- _Exercise aim_
How many of the lines below have "März" in them? Say the number and nothing more.

- _Task input_
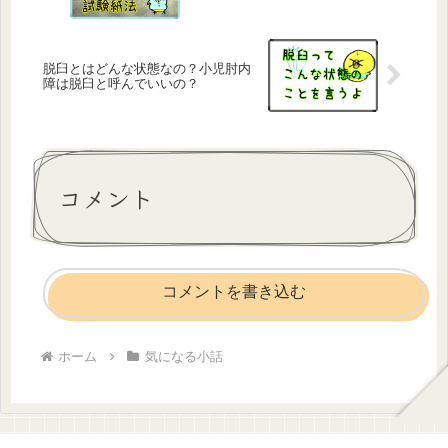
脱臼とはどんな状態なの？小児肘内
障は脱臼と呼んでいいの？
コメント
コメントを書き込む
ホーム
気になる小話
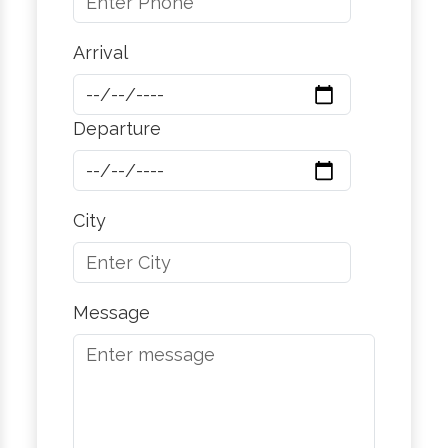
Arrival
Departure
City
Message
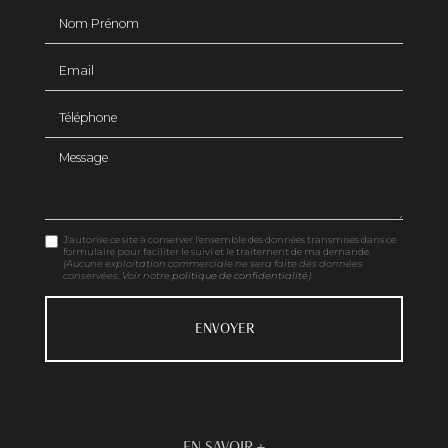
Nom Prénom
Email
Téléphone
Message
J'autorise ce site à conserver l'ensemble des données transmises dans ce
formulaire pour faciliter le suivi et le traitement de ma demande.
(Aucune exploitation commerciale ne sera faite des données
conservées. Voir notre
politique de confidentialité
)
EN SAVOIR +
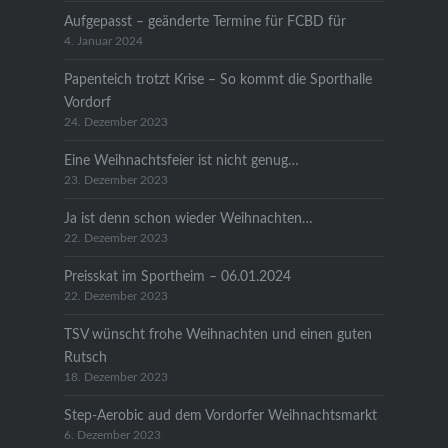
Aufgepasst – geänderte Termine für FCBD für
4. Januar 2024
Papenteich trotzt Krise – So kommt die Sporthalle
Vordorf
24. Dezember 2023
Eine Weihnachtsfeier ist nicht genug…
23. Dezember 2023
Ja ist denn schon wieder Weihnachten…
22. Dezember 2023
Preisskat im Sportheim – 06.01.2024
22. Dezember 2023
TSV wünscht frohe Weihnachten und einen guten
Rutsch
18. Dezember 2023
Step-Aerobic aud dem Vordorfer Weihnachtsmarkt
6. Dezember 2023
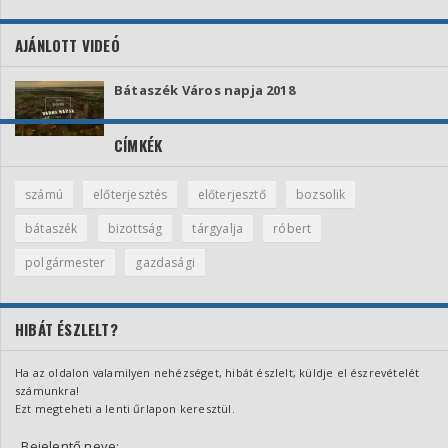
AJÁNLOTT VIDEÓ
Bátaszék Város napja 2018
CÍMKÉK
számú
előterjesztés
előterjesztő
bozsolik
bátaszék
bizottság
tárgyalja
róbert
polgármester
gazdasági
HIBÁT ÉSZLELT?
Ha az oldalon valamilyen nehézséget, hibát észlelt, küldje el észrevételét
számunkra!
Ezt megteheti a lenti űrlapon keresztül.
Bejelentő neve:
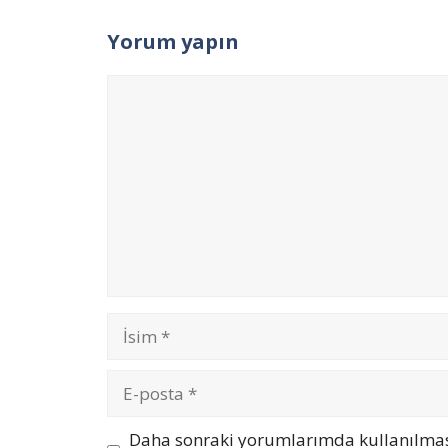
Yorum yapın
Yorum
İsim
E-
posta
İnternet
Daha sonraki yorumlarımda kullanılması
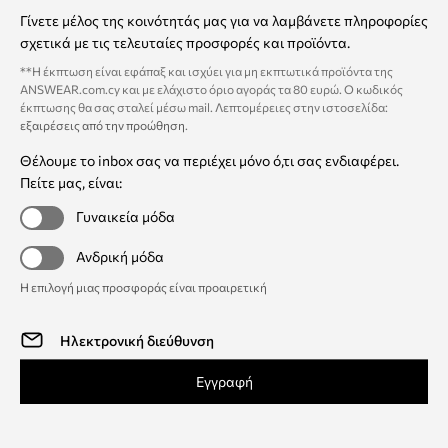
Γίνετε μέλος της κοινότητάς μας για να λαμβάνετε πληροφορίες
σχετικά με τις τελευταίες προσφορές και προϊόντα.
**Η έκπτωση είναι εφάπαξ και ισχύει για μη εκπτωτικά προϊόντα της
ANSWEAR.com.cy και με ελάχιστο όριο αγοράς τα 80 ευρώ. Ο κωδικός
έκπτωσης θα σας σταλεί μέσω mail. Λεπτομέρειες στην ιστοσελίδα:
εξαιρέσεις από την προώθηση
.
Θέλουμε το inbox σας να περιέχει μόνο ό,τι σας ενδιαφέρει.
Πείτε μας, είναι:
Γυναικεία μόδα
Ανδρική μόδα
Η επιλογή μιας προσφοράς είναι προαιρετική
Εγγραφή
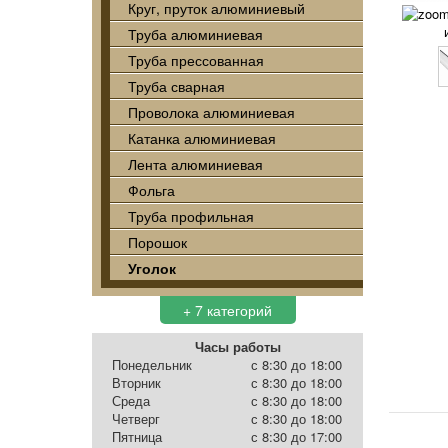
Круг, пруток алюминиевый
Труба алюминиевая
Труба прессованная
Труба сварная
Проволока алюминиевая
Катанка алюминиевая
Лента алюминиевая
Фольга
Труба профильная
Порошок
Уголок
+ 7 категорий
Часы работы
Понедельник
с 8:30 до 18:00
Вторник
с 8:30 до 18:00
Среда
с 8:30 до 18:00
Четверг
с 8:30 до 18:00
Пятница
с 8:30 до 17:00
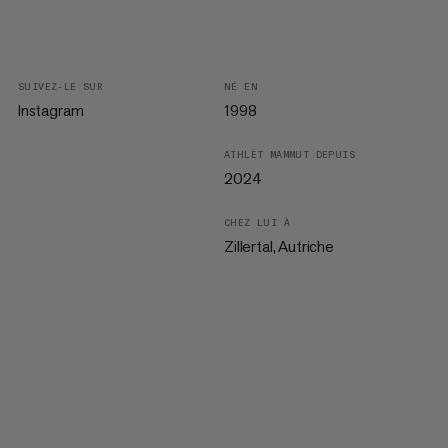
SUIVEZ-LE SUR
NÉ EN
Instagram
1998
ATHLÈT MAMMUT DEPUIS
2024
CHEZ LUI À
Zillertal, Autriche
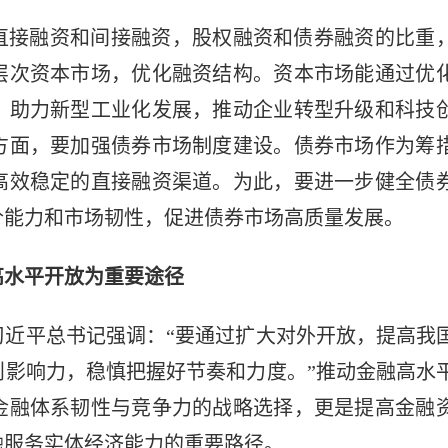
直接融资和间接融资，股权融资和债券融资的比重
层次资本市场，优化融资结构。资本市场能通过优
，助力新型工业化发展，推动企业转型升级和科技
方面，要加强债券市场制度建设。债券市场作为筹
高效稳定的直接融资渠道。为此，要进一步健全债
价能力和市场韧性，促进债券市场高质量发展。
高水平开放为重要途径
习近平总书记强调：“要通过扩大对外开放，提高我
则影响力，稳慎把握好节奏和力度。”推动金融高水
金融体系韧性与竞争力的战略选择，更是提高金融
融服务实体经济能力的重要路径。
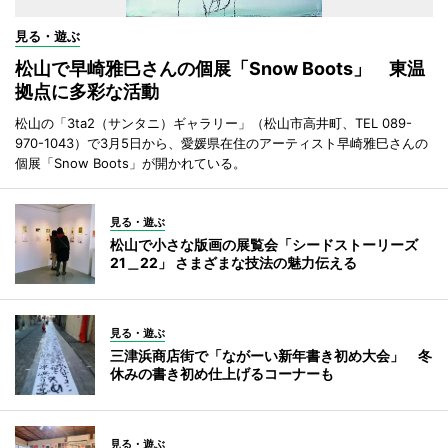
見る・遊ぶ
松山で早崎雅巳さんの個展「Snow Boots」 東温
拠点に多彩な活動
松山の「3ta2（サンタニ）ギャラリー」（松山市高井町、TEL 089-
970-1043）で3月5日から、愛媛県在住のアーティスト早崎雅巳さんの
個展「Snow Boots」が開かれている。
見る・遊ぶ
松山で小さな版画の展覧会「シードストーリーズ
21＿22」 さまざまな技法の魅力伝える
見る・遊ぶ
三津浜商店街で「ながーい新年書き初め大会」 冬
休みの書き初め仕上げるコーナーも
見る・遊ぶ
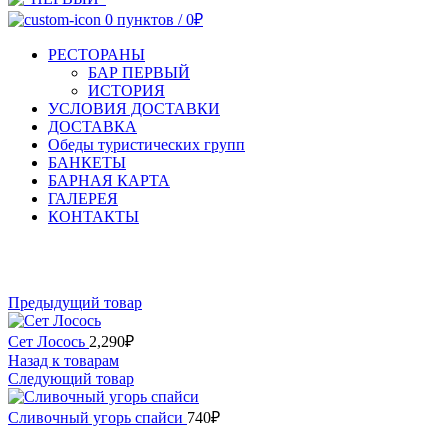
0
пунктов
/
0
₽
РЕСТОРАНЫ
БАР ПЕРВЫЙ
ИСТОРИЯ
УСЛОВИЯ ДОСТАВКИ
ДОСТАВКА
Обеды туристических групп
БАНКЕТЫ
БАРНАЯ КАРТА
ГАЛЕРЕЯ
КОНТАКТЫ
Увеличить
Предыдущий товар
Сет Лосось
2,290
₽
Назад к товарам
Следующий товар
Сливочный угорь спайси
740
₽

==

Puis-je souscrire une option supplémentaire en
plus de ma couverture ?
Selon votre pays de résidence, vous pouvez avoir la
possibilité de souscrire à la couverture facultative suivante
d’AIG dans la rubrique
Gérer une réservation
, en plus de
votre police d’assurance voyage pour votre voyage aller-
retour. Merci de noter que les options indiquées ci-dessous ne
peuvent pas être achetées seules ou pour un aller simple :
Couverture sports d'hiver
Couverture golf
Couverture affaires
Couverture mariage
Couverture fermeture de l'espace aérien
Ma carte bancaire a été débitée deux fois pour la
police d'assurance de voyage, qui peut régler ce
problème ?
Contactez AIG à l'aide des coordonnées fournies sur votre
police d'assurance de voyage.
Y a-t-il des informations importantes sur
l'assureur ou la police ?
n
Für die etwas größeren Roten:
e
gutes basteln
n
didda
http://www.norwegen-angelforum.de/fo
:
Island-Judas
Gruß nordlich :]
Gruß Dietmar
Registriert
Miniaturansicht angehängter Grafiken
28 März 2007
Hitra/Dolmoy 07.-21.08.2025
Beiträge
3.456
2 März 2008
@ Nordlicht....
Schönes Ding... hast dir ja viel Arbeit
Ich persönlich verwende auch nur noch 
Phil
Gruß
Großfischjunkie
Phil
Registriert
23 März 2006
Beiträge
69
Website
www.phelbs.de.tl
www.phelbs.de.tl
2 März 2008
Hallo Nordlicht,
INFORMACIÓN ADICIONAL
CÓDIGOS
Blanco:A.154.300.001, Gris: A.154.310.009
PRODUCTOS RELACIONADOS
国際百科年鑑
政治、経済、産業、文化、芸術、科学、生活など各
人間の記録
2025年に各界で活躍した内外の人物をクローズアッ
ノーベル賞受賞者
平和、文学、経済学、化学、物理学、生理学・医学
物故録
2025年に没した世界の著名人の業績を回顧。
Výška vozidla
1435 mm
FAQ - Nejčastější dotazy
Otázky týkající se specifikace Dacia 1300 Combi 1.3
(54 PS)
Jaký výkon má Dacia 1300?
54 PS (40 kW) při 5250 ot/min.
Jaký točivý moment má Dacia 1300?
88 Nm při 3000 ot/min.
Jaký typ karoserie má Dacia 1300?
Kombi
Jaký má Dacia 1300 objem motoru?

- _Completed task_
4